### Material provided
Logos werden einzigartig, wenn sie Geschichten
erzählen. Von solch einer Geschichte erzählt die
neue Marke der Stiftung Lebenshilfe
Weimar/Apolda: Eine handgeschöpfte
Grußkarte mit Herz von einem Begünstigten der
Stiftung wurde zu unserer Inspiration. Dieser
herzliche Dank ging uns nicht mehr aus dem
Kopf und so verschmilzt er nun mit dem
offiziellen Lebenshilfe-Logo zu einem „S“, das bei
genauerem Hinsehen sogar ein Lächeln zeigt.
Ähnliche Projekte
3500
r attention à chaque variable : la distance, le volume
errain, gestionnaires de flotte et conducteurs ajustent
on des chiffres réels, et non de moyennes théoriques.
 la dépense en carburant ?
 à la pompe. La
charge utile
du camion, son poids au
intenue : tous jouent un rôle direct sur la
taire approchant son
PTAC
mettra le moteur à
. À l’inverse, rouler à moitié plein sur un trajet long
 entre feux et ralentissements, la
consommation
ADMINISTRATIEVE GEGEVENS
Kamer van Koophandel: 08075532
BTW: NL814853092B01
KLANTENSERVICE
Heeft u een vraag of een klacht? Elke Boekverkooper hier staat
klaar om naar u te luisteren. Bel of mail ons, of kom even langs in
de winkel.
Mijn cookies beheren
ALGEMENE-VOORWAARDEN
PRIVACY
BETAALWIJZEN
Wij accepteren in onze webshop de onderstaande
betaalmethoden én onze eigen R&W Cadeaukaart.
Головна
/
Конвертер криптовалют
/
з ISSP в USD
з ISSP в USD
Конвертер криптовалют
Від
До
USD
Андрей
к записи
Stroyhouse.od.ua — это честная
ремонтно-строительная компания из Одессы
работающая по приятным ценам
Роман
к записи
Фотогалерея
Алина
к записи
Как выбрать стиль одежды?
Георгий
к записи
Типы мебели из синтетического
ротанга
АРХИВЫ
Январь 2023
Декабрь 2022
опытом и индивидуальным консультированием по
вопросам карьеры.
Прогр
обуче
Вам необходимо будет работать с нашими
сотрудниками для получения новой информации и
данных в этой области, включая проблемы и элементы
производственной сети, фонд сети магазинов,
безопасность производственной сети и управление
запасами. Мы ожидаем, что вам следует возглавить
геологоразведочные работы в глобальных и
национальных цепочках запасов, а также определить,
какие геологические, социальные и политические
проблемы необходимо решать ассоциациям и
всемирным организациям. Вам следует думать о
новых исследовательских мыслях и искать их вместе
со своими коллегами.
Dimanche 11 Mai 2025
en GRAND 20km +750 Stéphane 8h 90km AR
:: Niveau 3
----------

### Aim of the task
Can you reproduce the material above verbatim, from its very start through the line containing "запасами. Мы ожидаем, что", with both ends included?

### Result of the exercise
Logos werden einzigartig, wenn sie Geschichten
erzählen. Von solch einer Geschichte erzählt die
neue Marke der Stiftung Lebenshilfe
Weimar/Apolda: Eine handgeschöpfte
Grußkarte mit Herz von einem Begünstigten der
Stiftung wurde zu unserer Inspiration. Dieser
herzliche Dank ging uns nicht mehr aus dem
Kopf und so verschmilzt er nun mit dem
offiziellen Lebenshilfe-Logo zu einem „S“, das bei
genauerem Hinsehen sogar ein Lächeln zeigt.
Ähnliche Projekte
3500
r attention à chaque variable : la distance, le volume
errain, gestionnaires de flotte et conducteurs ajustent
on des chiffres réels, et non de moyennes théoriques.
 la dépense en carburant ?
 à la pompe. La
charge utile
du camion, son poids au
intenue : tous jouent un rôle direct sur la
taire approchant son
PTAC
mettra le moteur à
. À l’inverse, rouler à moitié plein sur un trajet long
 entre feux et ralentissements, la
consommation
ADMINISTRATIEVE GEGEVENS
Kamer van Koophandel: 08075532
BTW: NL814853092B01
KLANTENSERVICE
Heeft u een vraag of een klacht? Elke Boekverkooper hier staat
klaar om naar u te luisteren. Bel of mail ons, of kom even langs in
de winkel.
Mijn cookies beheren
ALGEMENE-VOORWAARDEN
PRIVACY
BETAALWIJZEN
Wij accepteren in onze webshop de onderstaande
betaalmethoden én onze eigen R&W Cadeaukaart.
Головна
/
Конвертер криптовалют
/
з ISSP в USD
з ISSP в USD
Конвертер криптовалют
Від
До
USD
Андрей
к записи
Stroyhouse.od.ua — это честная
ремонтно-строительная компания из Одессы
работающая по приятным ценам
Роман
к записи
Фотогалерея
Алина
к записи
Как выбрать стиль одежды?
Георгий
к записи
Типы мебели из синтетического
ротанга
АРХИВЫ
Январь 2023
Декабрь 2022
опытом и индивидуальным консультированием по
вопросам карьеры.
Прогр
обуче
Вам необходимо будет работать с нашими
сотрудниками для получения новой информации и
данных в этой области, включая проблемы и элементы
производственной сети, фонд сети магазинов,
безопасность производственной сети и управление
запасами. Мы ожидаем, что вам следует возглавить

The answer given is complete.